* WRITTEN PROBLEM
Arrange the rows below as a numbered list, leaving out blank lines. Begin at the first line of the rows and stop after the line that contains "collection date: 1936-06-10/1936-06-15".

— BEGIN —

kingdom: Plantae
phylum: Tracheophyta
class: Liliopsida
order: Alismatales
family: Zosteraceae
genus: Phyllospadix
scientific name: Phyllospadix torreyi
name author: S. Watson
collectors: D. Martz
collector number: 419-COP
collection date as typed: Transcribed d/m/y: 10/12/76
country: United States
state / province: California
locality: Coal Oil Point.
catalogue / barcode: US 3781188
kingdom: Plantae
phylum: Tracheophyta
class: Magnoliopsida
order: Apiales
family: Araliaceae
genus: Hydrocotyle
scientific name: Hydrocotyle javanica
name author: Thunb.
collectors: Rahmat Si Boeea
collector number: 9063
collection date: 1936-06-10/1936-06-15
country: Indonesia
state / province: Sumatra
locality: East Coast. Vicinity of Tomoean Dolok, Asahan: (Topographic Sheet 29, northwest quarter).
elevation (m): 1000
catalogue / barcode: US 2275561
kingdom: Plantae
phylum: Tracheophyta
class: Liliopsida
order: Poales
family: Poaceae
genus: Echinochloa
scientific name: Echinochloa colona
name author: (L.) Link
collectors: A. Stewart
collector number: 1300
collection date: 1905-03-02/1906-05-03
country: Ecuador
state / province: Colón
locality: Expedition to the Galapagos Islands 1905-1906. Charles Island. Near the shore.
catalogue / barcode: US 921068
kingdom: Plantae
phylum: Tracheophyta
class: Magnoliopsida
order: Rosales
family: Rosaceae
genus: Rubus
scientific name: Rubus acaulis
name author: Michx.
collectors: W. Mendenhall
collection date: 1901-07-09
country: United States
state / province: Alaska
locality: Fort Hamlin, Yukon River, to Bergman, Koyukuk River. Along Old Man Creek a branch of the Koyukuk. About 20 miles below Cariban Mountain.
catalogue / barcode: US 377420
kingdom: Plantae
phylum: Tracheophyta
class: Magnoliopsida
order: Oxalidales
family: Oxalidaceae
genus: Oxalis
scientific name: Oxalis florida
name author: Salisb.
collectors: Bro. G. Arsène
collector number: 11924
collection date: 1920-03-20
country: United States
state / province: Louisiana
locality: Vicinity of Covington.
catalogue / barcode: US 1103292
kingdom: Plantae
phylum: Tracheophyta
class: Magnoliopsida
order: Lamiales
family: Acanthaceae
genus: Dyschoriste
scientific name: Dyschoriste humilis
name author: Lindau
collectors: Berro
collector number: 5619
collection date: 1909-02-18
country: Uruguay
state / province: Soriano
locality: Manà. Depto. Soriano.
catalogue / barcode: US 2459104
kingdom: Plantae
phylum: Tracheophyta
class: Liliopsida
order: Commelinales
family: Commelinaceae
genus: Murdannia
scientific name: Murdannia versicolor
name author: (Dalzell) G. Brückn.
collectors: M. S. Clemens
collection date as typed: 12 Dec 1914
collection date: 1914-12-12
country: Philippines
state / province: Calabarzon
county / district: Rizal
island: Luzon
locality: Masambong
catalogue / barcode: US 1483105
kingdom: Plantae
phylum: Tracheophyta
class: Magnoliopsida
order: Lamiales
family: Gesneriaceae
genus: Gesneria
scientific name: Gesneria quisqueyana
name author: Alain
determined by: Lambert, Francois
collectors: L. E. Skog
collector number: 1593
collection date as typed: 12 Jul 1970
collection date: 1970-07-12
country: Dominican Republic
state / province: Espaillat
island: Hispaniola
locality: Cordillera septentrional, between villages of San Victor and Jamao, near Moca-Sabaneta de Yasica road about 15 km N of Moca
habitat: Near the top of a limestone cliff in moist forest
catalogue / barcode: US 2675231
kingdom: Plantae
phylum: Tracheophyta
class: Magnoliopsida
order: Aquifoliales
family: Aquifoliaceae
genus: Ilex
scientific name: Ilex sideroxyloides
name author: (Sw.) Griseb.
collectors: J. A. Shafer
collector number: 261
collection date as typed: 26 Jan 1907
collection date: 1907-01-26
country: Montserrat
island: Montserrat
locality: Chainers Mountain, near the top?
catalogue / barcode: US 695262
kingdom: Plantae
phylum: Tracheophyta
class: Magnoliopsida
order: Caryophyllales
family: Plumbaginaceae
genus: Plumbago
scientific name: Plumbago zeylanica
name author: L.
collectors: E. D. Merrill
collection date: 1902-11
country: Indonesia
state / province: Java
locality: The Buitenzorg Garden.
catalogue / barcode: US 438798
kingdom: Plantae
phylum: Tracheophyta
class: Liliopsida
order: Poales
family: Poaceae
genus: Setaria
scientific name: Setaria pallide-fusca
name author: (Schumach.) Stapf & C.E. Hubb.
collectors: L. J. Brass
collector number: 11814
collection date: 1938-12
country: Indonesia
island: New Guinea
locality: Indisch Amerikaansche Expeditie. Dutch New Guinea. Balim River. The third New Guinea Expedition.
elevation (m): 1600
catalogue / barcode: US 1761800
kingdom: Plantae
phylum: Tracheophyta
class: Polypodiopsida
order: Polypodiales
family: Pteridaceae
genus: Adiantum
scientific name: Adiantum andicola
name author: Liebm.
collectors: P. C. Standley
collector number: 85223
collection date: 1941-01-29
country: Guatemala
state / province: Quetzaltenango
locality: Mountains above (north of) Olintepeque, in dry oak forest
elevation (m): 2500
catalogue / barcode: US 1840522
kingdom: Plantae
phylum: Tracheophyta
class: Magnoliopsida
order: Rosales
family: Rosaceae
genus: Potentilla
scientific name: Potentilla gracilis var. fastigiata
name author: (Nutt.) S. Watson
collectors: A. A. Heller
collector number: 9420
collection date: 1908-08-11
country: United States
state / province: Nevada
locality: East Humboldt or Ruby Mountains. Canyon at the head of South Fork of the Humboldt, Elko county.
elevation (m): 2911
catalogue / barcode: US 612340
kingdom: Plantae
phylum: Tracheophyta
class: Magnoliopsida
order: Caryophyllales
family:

— END —

* PROBLEM SOLUTION
1. kingdom: Plantae
2. phylum: Tracheophyta
3. class: Liliopsida
4. order: Alismatales
5. family: Zosteraceae
6. genus: Phyllospadix
7. scientific name: Phyllospadix torreyi
8. name author: S. Watson
9. collectors: D. Martz
10. collector number: 419-COP
11. collection date as typed: Transcribed d/m/y: 10/12/76
12. country: United States
13. state / province: California
14. locality: Coal Oil Point.
15. catalogue / barcode: US 3781188
16. kingdom: Plantae
17. phylum: Tracheophyta
18. class: Magnoliopsida
19. order: Apiales
20. family: Araliaceae
21. genus: Hydrocotyle
22. scientific name: Hydrocotyle javanica
23. name author: Thunb.
24. collectors: Rahmat Si Boeea
25. collector number: 9063
26. collection date: 1936-06-10/1936-06-15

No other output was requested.